§ TEXTE DONNÉ:
________________

Qu'il existe toujours dans le mouvement ouvrier un souci historique
de défendre l'ouvrier immigré (ce qu'une partie n'est pas mais
occasion d'arrivistes) reste légitime. Souvent de plusieurs bords,
ainsi du futur facho encore communiste Doriot qui, en
1931, en opposition à Paul Ramadier,
qui suggérait de stopper l’immigration et d'introduire des quotas
dans les entreprises discriminant les étrangers, dénonçait
des « mesures xénophobes » et une « politique
nationaliste qui a pour but de diviser les ouvriers en face du
capital ».
En deçà ou au-delà, cette question reste complexe quand elle se
nourrit de simplismes.
Ni
la venue massive de migrants avec leurs femmes soumises au voile ni
le freinage des arrivées dramatiques ne sont plus vecteurs d'un
quelconque socialisme ou d'un communisme incertain mais preuves d'un
monde en détresse, en décomposition comme dirait le CCI.
TEXTE DE HAUPT
Anna
Kuliscioff (1854-1925) fait partie de cette pléiade de femmes
socialistes d’envergure qui, à l’époque de la IIème
Internationale, ont par leurs actions marqué l’histoire du
socialisme. Son itinéraire, autant que sa personnalité, ont
contribué largement à perpétuer sa célébrité. La figure de la
belle révolutionnaire russe exilée, traquée, devenue pionnière et
dirigeante de premier plan du socialisme italien est frappante et
captivante, au point que cette image est susceptible d’envoûter
l’historien, séduit à l’instar des contemporains, par ce
personnage hors série.

________________

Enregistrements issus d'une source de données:
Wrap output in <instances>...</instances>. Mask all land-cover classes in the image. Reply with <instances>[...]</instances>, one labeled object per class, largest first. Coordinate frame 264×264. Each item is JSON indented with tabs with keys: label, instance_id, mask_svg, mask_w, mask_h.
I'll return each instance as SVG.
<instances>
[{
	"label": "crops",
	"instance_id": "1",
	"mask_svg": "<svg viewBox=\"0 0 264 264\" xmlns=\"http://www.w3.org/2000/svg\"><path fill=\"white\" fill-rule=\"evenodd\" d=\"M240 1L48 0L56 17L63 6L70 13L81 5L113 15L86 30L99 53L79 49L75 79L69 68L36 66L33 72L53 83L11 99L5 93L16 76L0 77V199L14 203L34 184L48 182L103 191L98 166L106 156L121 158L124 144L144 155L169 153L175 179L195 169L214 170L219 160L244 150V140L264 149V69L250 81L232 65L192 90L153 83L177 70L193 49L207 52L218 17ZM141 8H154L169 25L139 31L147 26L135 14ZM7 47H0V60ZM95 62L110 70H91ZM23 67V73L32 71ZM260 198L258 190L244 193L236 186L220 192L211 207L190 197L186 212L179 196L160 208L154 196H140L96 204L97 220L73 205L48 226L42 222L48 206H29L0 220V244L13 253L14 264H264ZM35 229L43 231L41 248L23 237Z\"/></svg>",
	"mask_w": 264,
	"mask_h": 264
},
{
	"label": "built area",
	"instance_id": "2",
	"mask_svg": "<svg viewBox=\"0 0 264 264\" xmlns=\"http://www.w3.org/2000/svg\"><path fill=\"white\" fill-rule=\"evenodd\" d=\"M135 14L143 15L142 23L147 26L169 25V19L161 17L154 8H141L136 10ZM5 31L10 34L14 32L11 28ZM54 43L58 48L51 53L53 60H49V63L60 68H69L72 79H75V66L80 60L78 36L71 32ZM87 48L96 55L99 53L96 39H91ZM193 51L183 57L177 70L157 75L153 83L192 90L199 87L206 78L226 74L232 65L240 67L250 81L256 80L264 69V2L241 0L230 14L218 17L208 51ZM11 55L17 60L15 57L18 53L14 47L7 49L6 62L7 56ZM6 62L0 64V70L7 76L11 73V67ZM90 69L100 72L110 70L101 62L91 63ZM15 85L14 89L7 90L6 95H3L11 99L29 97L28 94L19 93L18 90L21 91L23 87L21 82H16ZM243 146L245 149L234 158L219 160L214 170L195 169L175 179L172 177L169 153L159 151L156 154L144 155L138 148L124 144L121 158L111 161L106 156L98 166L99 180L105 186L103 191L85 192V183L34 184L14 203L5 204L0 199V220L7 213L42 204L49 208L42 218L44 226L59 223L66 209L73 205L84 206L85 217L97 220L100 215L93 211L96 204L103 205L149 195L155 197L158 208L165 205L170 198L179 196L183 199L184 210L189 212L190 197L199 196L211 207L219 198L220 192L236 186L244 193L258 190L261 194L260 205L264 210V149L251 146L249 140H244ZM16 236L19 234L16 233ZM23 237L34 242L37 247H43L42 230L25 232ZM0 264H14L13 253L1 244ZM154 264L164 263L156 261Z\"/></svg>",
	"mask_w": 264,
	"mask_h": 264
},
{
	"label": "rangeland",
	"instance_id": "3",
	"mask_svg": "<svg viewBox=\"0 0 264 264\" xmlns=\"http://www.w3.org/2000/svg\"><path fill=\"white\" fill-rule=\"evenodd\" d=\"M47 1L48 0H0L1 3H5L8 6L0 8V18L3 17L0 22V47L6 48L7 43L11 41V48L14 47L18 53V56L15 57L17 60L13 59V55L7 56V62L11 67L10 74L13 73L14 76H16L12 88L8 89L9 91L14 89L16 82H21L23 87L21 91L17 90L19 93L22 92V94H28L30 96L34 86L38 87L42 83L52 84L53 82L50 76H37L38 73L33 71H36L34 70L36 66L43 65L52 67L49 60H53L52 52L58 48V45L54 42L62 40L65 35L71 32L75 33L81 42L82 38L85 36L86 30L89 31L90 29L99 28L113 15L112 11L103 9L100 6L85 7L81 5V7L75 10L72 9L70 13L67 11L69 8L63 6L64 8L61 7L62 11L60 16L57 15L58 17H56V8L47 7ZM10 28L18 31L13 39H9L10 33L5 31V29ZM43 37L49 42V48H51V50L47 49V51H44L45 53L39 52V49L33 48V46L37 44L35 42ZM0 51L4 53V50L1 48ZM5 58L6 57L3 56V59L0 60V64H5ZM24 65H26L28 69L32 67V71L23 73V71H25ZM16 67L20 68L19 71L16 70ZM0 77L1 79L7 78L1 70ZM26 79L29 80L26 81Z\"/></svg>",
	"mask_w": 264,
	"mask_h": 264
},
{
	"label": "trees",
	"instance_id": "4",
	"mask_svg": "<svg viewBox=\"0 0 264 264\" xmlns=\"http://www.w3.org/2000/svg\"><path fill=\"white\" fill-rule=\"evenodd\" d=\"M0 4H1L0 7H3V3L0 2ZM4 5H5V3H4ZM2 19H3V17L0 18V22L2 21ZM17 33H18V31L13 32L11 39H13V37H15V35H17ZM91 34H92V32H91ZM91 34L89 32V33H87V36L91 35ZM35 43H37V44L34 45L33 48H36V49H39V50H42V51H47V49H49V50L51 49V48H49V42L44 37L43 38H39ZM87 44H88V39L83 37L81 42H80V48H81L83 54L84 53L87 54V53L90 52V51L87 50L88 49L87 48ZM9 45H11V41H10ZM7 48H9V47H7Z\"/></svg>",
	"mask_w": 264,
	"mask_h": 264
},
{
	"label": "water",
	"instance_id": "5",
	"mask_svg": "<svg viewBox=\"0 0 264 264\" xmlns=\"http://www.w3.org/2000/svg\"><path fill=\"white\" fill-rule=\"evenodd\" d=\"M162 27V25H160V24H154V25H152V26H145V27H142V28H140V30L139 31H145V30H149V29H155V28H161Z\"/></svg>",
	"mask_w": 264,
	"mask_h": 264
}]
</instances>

________________

§ PROBLÈMES À RÉSOUDRE:
a. Selon le texte donné, en quelle année Doriot s'est-il opposé à Paul Ramadier ?
b. Poursuivez le texte donné sur Anna Kuliscioff à partir de sa dernière phrase.
Ces enregistrements forment un matériau distinct du texte.

§ RÉPONSES PAR TÂCHE:
a. En 1931.

b.
La
fascination exercée dans son pays d’adoption par la « russa dai
capella d’oro », entourée de l’auréole de la légende de ses
exploits révolutionnaires, l’autorité morale et intellectuelle de
la « signora Anna », nous les trouvons exprimées dans la
nécrologie pathétique écrite en décembre 1925 par Alessandro
Schiavi, proche collaborateur puis biographe dévoué du couple
Turati-Kuliscioff :
« Elle était venue de cet Orient obscur,
absolutiste et féodal de la Russie tsariste, fragile jeune fille
blonde, de la race des martyres russes de cette époque, sorties de
l’intelligentsia pour ‘s’humilier’ à la façon tolstoïenne
en ‘descendant’ parmi les plébéiens des champs et pour se
dépouiller de l’orgueil de caste et des commodités de la vie,
vouée ainsi à la propagande éveilleuse des consciences assoupies
des moujiks, comme à l’acte de force contre l’autocrate, proche
ou lointain. (…) Et elle vint en Italie, et grâce à cet esprit de
fraternité universelle qui rapproche et rassemble dans le socialisme
les plèbes de tous les pays et de toutes les races dans le
prolétariat universellement exploité et méprisé, elle aima la
plèbe italienne comme la sienne sans jamais rien demander en
échange, ni renommée, ni confort, ni faste, elle devint
silencieuse, discrète, mais suscitant efficacement des énergies,
celle qui confortait les efforts, qui aidait aux oeuvres des premiers
conducteurs du socialisme italien, alors que, dans les heures qui
annoncent le jour, il s’agissait de commencer à faire, d’une
plèbe, un peuple » (1) .
Le
destin d’Anna Kuliscioff est toutefois moins exceptionnel qu’il
n’y paraît. Elle n’est pas une figure isolée dans le socialisme
international ; son cas n’est pas unique. Ainsi en 1893, au Congrès
socialiste international de Zurich, son amie et camarade de vieille
date Vera Zasulič, très fière du rôle que joue « Ania », de
l’influence qu’elle exerce en Italie, constate que parmi « les
camarades de marque » délégués au Congrès, il y a d’autres
révolutionnaires russes qui président aux destinées du socialisme
à l’étranger. « Ce n’est pas seulement l’Italie qui doit sa
bonne conduite à une Russe. Katz (Dobrogeanu) joue en Roumanie le
même rôle, et bien plus important encore qu’Ania en Italie »
(2).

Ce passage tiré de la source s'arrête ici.